Par un arrêt pris le jour même, le président du conseil d’administration de la régie personnalisée de l’Opéra national de Lorraine a prononcé la suspension du requérant avec effet immédiat dans l’attente de l’issue de la procédure disciplinaire qui sera engagée à son encontre. Au terme de ladite procédure, l’agent a finalement été sanctionné 3 mois plus tard par un blâme.

 

Compte tenu de cette sanction, l’agent a alors demandé au tribunal administratif l’annulation de l’arrêté prononçant sa suspension de fonctions. La juridiction lui ayant donné droit, c’est cette fois l’Opéra qui a fait appel de la décision rendue et qui amené la Cour administrative d’appel de Nancy à trancher cette affaire.

 

 

La Cour a d’abord rappelé les conditions de la suspension de fonctions :

  • tout d’abord, cette mesure peut être mise en œuvre par l’autorité compétente lorsqu’elle estime que l’intérêt du service exige d’écarter provisoirement de son emploi un agent, en attendant qu’il soit statué disciplinairement sur sa situation ;
  • pour cela, il faut que l’autorité soit en mesure d’articuler à l’encontre de l’agent des griefs qui ont un caractère de vraisemblance suffisant ET qui permettent de présumer que celui-ci a commis une faute grave. Les conditions sont donc bien cumulatives ;
  • dernière précision, en cas de contentieux, le juge vérifiera si les faits dont disposait l’autorité territoriale étaient suffisants au jour de la décision. En pratique donc, des éléments obtenus ultérieurement ne pourront pas être utilisés par l’administration pour justifier de la légalité de la mesure prise.

 

 

En l’espèce, la juridiction a considéré que la décision de suspension était illégale, car si les faits étaient certes fautifs, ils n’étaient pas suffisamment graves pour justifier la mesure de suspension.
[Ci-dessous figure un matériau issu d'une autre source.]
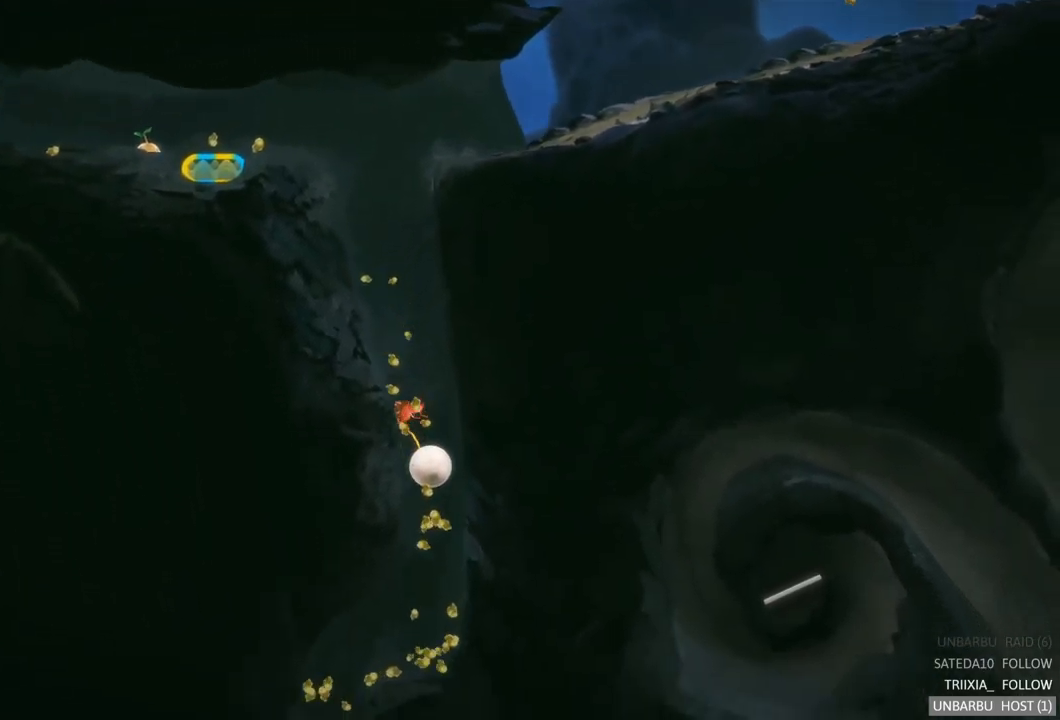
{"buttons": [], "left_stick": "left", "right_stick": "center", "events": []}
Plus précisément, le juge s’est livré à une appréciation in concreto de la situation :

  • il a d’abord relevé que l’altercation n’avait pas empêché le bon déroulement du concert pédagogique par la suite, et que le concert n’avait au demeurant démarré qu’avec quelques minutes de retard ;
  • puis que malgré les propos tenus par l’agent, l’agent n’avait pas proféré de menaces ni ne s’était livré à des violences verbales à l’encontre de la régisseuse.

 

 

Le juge fait ainsi une distinction nette entre l’appréciation du caractère fautif des faits commis (ces agissements justifient-ils l’infliction d’une sanction disciplinaire ?) et la question de savoir si ces faits, même fautifs, justifient de prendre une mesure de suspension de fonctions. C’est dans cet esprit qu’il a ainsi écarté la circonstance que l’agent ne s’était pas rendu à la convocation fixée le jour même par sa hiérarchie. En effet, si ce comportement, ajouté aux autres relevés à l’encontre de l’agent, marquait effectivement bien une faute professionnelle de sa part, cela n’en faisait pas pour autant quelque chose de grave justifiant d’écarter l’agent du service.

 

En conclusion, le fait pour un employeur public de pouvoir sans crainte envisager une sanction à l’encontre d’un agent ne veut donc pas dire qu’il est légalement possible de décider également d’une mesure de suspension de fonctions. Le critère de gravité, joint à celui de la vraisemblance, doivent être les seuls prismes d’appréciation pour l’administration.